[Collected data entries]
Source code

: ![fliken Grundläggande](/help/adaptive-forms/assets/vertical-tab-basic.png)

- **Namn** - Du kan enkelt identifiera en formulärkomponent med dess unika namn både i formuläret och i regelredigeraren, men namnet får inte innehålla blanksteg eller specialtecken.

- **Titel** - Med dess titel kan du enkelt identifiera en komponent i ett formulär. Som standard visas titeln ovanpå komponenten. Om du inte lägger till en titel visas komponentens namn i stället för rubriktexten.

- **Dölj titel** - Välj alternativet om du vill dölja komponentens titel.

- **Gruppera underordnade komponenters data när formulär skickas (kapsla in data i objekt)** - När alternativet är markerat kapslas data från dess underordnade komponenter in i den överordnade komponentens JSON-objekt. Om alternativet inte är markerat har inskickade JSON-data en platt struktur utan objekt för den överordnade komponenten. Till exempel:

◆ **What is expected**
In the data above, each line holding "titel" is to be found and copied.

◆ **Answer section**
- **Titel** - Med dess titel kan du enkelt identifiera en komponent i ett formulär. Som standard visas titeln ovanpå komponenten. Om du inte lägger till en titel visas komponentens namn i stället för rubriktexten.
- **Dölj titel** - Välj alternativet om du vill dölja komponentens titel.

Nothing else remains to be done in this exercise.